Medical kits for kids are to be placed in 1,100 classrooms in the William S. Hart Union High School District thanks to the dogged efforts of one local family.
The kits — called Keep the Pressure kits — include a tourniquet, clotting gauze and other essential items intended to stop dangerous levels of bleeding due to an accident or other trauma.
On Monday, district officials issued a news release announcing the move and praising the family for making it happen.
The family behind the Keep the Pressure kits placed in every single junior high and high school classroom in Santa Clarita joined with leaders from the Hart District in presenting kits to school resource officers to be kept in their squad cars.
Santa Clarita sisters Cambria and Maci Lawrence, along with their parents Dr. Bud Lawrence and Dr.

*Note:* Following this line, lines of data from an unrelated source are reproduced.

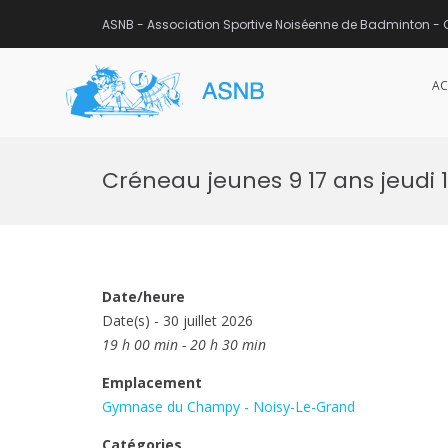
ASNB - Association Sportive Noiséenne de Badminton - 
AC
ASNB
Association Sportive Noisée
Aller
au
Créneau jeunes 9 17 ans jeudi 
contenu
Date/heure
Date(s) - 30 juillet 2026
19 h 00 min - 20 h 30 min
Emplacement
Gymnase du Champy - Noisy-Le-Grand
Catégories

Regan Lawrence, created the Keep the Pressure kits with the objective to place one in every classroom.
Having successfully raised enough money to place a kit in all 1,100 classrooms in the Hart School District, the girls are looking to expand their reach.
“I’m just so grateful to be given the opportunity to be able to help (the school resource officers) and to know, not only are we helping in the classrooms, but to help those who help us back in return,” Cambria Lawrence said.

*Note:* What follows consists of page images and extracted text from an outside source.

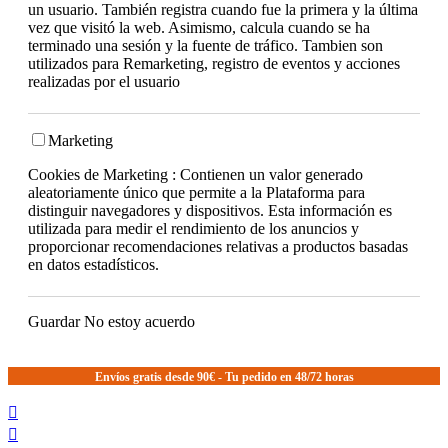
un usuario. También registra cuando fue la primera y la última
vez que visitó la web. Asimismo, calcula cuando se ha
terminado una sesión y la fuente de tráfico. Tambien son
utilizados para Remarketing, registro de eventos y acciones
realizadas por el usuario
Marketing
Cookies de Marketing : Contienen un valor generado
aleatoriamente único que permite a la Plataforma para
distinguir navegadores y dispositivos. Esta información es
utilizada para medir el rendimiento de los anuncios y
proporcionar recomendaciones relativas a productos basadas
en datos estadísticos.
Guardar
No estoy acuerdo
Envíos gratis desde 90€ - Tu pedido en 48/72 horas



“It’s great to know that even though the kits are in the classrooms already, if (law enforcement) has them then it can also help save people’s lives,” Maci Lawrence added.
Hart School District Deputy Superintendent Mike Kuhlman, who partnered with the Lawrence family early on to help get these life-saving tools in every classroom of the district, said extending the program to include sheriff’s deputies is “another example of ways we are working to keep our students and staff safe.”
“We have these amazing community partners who have stepped in and helped make this possible for us,” Kuhlman said, referring to the Lawrence family. “And so we have now provided these kits not only in every classroom of our school sites, but with our partners in law enforcement.”
The objective Cambria and Maci had when developing the kits was to have them used as soon as the trauma has happened, and that is exactly what the deputies need.
“Deputies are the first to respond to accidents and this right here is perfect for an accident scene,” said Deputy Tom Drake, the SRO at Saugus High School.
“Our commitment at the hospital is to give back to the community with the Stop the Bleed education,” Dr. Lawrence said.
“But that’s just education. There is actually a void of having the tools to help save someone’s life. You can know what to do, but if you don’t have the right instruments to do it, it’s of little use.”